**Assignment**
Print the listing in full, with no character changed.

**Recorded data**

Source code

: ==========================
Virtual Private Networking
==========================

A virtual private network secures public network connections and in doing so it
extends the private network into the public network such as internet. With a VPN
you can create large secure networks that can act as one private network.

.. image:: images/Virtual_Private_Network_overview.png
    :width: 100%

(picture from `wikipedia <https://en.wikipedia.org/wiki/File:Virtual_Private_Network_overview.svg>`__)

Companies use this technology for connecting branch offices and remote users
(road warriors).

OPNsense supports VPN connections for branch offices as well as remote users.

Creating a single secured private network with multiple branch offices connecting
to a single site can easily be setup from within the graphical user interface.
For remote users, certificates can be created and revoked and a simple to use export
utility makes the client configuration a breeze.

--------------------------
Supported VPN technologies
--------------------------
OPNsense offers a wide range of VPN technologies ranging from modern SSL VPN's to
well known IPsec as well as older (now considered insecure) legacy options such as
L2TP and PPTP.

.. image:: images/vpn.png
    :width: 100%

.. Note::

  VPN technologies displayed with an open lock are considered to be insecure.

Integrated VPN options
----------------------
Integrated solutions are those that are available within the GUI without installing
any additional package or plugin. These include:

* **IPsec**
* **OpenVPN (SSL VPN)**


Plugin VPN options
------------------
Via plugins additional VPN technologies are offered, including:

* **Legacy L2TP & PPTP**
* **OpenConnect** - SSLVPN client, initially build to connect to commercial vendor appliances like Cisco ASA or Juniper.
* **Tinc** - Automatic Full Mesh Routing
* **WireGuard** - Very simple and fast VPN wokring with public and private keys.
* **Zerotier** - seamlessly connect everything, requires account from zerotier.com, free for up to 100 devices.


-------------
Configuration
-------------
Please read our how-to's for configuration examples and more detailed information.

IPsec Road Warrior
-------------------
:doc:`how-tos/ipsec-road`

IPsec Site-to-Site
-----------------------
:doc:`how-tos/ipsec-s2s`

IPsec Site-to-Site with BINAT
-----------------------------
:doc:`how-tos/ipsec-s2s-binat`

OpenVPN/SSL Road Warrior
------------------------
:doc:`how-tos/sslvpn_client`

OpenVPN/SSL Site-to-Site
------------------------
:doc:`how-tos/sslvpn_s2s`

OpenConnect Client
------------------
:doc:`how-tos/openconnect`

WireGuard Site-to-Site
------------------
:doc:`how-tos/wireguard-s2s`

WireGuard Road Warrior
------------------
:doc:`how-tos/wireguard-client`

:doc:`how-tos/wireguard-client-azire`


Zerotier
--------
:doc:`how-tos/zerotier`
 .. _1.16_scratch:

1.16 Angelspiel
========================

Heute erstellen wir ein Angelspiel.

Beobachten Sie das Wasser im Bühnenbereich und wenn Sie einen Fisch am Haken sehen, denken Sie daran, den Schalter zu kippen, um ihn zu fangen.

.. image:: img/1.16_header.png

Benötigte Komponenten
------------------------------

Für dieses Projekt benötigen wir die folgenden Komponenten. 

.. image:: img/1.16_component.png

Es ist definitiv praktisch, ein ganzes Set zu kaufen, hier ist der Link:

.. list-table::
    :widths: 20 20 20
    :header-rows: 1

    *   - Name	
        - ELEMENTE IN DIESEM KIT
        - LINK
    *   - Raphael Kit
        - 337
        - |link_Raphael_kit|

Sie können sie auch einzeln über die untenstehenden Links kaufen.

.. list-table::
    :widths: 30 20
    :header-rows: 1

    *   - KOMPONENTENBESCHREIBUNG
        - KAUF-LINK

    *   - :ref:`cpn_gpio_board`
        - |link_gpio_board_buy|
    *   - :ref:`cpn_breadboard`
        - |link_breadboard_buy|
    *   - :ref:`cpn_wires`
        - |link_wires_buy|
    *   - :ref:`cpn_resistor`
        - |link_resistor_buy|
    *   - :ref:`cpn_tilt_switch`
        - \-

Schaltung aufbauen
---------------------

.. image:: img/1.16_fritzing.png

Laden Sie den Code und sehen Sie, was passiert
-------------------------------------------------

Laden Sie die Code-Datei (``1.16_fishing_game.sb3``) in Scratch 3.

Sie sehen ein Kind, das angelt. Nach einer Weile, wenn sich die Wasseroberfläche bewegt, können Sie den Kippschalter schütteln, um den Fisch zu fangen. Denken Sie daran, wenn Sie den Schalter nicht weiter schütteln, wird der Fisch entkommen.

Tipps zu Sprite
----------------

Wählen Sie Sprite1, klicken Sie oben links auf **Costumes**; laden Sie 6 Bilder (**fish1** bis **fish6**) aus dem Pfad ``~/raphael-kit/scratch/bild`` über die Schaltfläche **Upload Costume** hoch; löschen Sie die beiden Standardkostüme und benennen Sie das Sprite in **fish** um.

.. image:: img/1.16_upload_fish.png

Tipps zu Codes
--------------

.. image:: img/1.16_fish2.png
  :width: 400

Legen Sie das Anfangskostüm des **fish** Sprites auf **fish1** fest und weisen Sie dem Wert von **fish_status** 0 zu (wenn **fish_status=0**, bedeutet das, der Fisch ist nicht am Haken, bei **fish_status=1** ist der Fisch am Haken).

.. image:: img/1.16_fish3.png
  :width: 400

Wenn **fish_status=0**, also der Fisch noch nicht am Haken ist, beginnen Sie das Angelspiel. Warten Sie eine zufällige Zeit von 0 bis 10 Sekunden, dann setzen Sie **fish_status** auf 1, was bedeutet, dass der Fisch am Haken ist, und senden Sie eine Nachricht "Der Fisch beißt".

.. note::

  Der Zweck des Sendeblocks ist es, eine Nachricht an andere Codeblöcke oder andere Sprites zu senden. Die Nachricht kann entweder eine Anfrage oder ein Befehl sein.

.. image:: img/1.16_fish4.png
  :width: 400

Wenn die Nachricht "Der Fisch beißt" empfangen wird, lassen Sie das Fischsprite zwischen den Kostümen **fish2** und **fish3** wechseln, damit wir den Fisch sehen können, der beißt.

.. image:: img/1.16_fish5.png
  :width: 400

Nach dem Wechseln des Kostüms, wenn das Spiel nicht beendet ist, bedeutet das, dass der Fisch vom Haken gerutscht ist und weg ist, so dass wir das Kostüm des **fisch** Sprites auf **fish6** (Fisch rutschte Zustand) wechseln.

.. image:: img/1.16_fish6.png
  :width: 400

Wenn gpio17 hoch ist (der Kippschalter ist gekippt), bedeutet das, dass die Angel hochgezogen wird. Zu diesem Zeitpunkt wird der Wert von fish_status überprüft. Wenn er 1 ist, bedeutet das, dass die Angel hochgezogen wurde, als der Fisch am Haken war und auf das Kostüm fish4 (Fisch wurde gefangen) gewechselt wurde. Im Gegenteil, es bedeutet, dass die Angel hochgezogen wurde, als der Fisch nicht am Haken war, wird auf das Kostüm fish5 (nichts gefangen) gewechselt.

**Reply**
Source code

: ==========================
Virtual Private Networking
==========================

A virtual private network secures public network connections and in doing so it
extends the private network into the public network such as internet. With a VPN
you can create large secure networks that can act as one private network.

.. image:: images/Virtual_Private_Network_overview.png
    :width: 100%

(picture from `wikipedia <https://en.wikipedia.org/wiki/File:Virtual_Private_Network_overview.svg>`__)

Companies use this technology for connecting branch offices and remote users
(road warriors).

OPNsense supports VPN connections for branch offices as well as remote users.

Creating a single secured private network with multiple branch offices connecting
to a single site can easily be setup from within the graphical user interface.
For remote users, certificates can be created and revoked and a simple to use export
utility makes the client configuration a breeze.

--------------------------
Supported VPN technologies
--------------------------
OPNsense offers a wide range of VPN technologies ranging from modern SSL VPN's to
well known IPsec as well as older (now considered insecure) legacy options such as
L2TP and PPTP.

.. image:: images/vpn.png
    :width: 100%

.. Note::

  VPN technologies displayed with an open lock are considered to be insecure.

Integrated VPN options
----------------------
Integrated solutions are those that are available within the GUI without installing
any additional package or plugin. These include:

* **IPsec**
* **OpenVPN (SSL VPN)**


Plugin VPN options
------------------
Via plugins additional VPN technologies are offered, including:

* **Legacy L2TP & PPTP**
* **OpenConnect** - SSLVPN client, initially build to connect to commercial vendor appliances like Cisco ASA or Juniper.
* **Tinc** - Automatic Full Mesh Routing
* **WireGuard** - Very simple and fast VPN wokring with public and private keys.
* **Zerotier** - seamlessly connect everything, requires account from zerotier.com, free for up to 100 devices.


-------------
Configuration
-------------
Please read our how-to's for configuration examples and more detailed information.

IPsec Road Warrior
-------------------
:doc:`how-tos/ipsec-road`

IPsec Site-to-Site
-----------------------
:doc:`how-tos/ipsec-s2s`

IPsec Site-to-Site with BINAT
-----------------------------
:doc:`how-tos/ipsec-s2s-binat`

OpenVPN/SSL Road Warrior
------------------------
:doc:`how-tos/sslvpn_client`

OpenVPN/SSL Site-to-Site
------------------------
:doc:`how-tos/sslvpn_s2s`

OpenConnect Client
------------------
:doc:`how-tos/openconnect`

WireGuard Site-to-Site
------------------
:doc:`how-tos/wireguard-s2s`

WireGuard Road Warrior
------------------
:doc:`how-tos/wireguard-client`

:doc:`how-tos/wireguard-client-azire`


Zerotier
--------
:doc:`how-tos/zerotier`
 .. _1.16_scratch:

1.16 Angelspiel
========================

Heute erstellen wir ein Angelspiel.

Beobachten Sie das Wasser im Bühnenbereich und wenn Sie einen Fisch am Haken sehen, denken Sie daran, den Schalter zu kippen, um ihn zu fangen.

.. image:: img/1.16_header.png

Benötigte Komponenten
------------------------------

Für dieses Projekt benötigen wir die folgenden Komponenten. 

.. image:: img/1.16_component.png

Es ist definitiv praktisch, ein ganzes Set zu kaufen, hier ist der Link:

.. list-table::
    :widths: 20 20 20
    :header-rows: 1

    *   - Name	
        - ELEMENTE IN DIESEM KIT
        - LINK
    *   - Raphael Kit
        - 337
        - |link_Raphael_kit|

Sie können sie auch einzeln über die untenstehenden Links kaufen.

.. list-table::
    :widths: 30 20
    :header-rows: 1

    *   - KOMPONENTENBESCHREIBUNG
        - KAUF-LINK

    *   - :ref:`cpn_gpio_board`
        - |link_gpio_board_buy|
    *   - :ref:`cpn_breadboard`
        - |link_breadboard_buy|
    *   - :ref:`cpn_wires`
        - |link_wires_buy|
    *   - :ref:`cpn_resistor`
        - |link_resistor_buy|
    *   - :ref:`cpn_tilt_switch`
        - \-

Schaltung aufbauen
---------------------

.. image:: img/1.16_fritzing.png

Laden Sie den Code und sehen Sie, was passiert
-------------------------------------------------

Laden Sie die Code-Datei (``1.16_fishing_game.sb3``) in Scratch 3.

Sie sehen ein Kind, das angelt. Nach einer Weile, wenn sich die Wasseroberfläche bewegt, können Sie den Kippschalter schütteln, um den Fisch zu fangen. Denken Sie daran, wenn Sie den Schalter nicht weiter schütteln, wird der Fisch entkommen.

Tipps zu Sprite
----------------

Wählen Sie Sprite1, klicken Sie oben links auf **Costumes**; laden Sie 6 Bilder (**fish1** bis **fish6**) aus dem Pfad ``~/raphael-kit/scratch/bild`` über die Schaltfläche **Upload Costume** hoch; löschen Sie die beiden Standardkostüme und benennen Sie das Sprite in **fish** um.

.. image:: img/1.16_upload_fish.png

Tipps zu Codes
--------------

.. image:: img/1.16_fish2.png
  :width: 400

Legen Sie das Anfangskostüm des **fish** Sprites auf **fish1** fest und weisen Sie dem Wert von **fish_status** 0 zu (wenn **fish_status=0**, bedeutet das, der Fisch ist nicht am Haken, bei **fish_status=1** ist der Fisch am Haken).

.. image:: img/1.16_fish3.png
  :width: 400

Wenn **fish_status=0**, also der Fisch noch nicht am Haken ist, beginnen Sie das Angelspiel. Warten Sie eine zufällige Zeit von 0 bis 10 Sekunden, dann setzen Sie **fish_status** auf 1, was bedeutet, dass der Fisch am Haken ist, und senden Sie eine Nachricht "Der Fisch beißt".

.. note::

  Der Zweck des Sendeblocks ist es, eine Nachricht an andere Codeblöcke oder andere Sprites zu senden. Die Nachricht kann entweder eine Anfrage oder ein Befehl sein.

.. image:: img/1.16_fish4.png
  :width: 400

Wenn die Nachricht "Der Fisch beißt" empfangen wird, lassen Sie das Fischsprite zwischen den Kostümen **fish2** und **fish3** wechseln, damit wir den Fisch sehen können, der beißt.

.. image:: img/1.16_fish5.png
  :width: 400

Nach dem Wechseln des Kostüms, wenn das Spiel nicht beendet ist, bedeutet das, dass der Fisch vom Haken gerutscht ist und weg ist, so dass wir das Kostüm des **fisch** Sprites auf **fish6** (Fisch rutschte Zustand) wechseln.

.. image:: img/1.16_fish6.png
  :width: 400

Wenn gpio17 hoch ist (der Kippschalter ist gekippt), bedeutet das, dass die Angel hochgezogen wird. Zu diesem Zeitpunkt wird der Wert von fish_status überprüft. Wenn er 1 ist, bedeutet das, dass die Angel hochgezogen wurde, als der Fisch am Haken war und auf das Kostüm fish4 (Fisch wurde gefangen) gewechselt wurde. Im Gegenteil, es bedeutet, dass die Angel hochgezogen wurde, als der Fisch nicht am Haken war, wird auf das Kostüm fish5 (nichts gefangen) gewechselt.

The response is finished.